I guess you could make the case that the war was the inevitable consequence of the lend lease law, but in my view that is not so clear. My point is that the material support was done with approval from Congress and it wasn’t secret to the public.
shecky
Dec 28 2016 at 3:41am
This is a very curious thing to say. Does he not remember the not very long ago decision to invade Iraq? It was an unusually popular decision, and the President got enormous support for it. Even though there were very credible sources questioning the carousel of rationales propped up on a daily basis to justify the invasion. Could a President today do something like that and have the American people support him? They did in 2003! It was a pretty toxic environment to be against it, if you recall. Only filthy hippies, possibly French, who hate America could possibly be opposed to the whole thing. The war was very popular… for a while at least. It wasn’t until the end of the second GWB term when it became cool to be against the Iraqi war. Americans were for it before they were against it!

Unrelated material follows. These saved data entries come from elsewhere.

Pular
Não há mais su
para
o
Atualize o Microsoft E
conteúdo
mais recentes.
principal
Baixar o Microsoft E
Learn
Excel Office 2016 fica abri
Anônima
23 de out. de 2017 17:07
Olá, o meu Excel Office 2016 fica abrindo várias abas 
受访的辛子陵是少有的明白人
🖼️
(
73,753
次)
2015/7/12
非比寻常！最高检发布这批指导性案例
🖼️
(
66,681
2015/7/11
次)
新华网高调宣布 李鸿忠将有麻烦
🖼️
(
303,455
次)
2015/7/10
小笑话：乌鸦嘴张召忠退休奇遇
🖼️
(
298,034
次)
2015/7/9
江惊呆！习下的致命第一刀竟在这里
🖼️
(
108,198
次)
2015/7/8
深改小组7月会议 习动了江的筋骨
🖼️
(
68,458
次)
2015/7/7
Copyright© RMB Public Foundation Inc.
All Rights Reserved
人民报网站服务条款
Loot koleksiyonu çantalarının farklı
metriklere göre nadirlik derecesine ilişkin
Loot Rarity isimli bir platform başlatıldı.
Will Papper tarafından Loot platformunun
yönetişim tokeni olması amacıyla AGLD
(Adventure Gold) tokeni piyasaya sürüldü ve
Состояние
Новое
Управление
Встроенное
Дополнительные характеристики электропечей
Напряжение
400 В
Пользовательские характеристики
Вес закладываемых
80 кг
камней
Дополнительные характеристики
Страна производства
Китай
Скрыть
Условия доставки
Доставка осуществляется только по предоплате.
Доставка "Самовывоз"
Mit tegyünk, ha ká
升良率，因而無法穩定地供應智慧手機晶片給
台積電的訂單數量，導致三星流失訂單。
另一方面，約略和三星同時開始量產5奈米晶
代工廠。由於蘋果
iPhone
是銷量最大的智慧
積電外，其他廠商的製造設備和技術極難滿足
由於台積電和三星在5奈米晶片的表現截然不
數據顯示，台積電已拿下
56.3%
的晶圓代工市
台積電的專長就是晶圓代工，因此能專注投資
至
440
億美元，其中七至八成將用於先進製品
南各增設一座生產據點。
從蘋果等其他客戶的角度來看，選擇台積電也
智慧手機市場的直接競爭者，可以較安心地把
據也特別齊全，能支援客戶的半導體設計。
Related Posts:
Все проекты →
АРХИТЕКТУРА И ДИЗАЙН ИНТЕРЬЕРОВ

I wish Sowell well. He was a good and compelling author. But I think a mediocre columnist. And I think he’s as responsible as any popular public intellectual for the sad state of political affairs he bemoans.
Steve
Dec 28 2016 at 7:27am
Sad at his retiring, but sadder he did not pursue other interests until getting to an age when its harder to do so.
Richard O. Hammer
Dec 28 2016 at 9:20am
David’s mother and I form a complementary set: North Dakota is the only state in the US which I have not visited. One year before long I’m going to hop into my car and get there.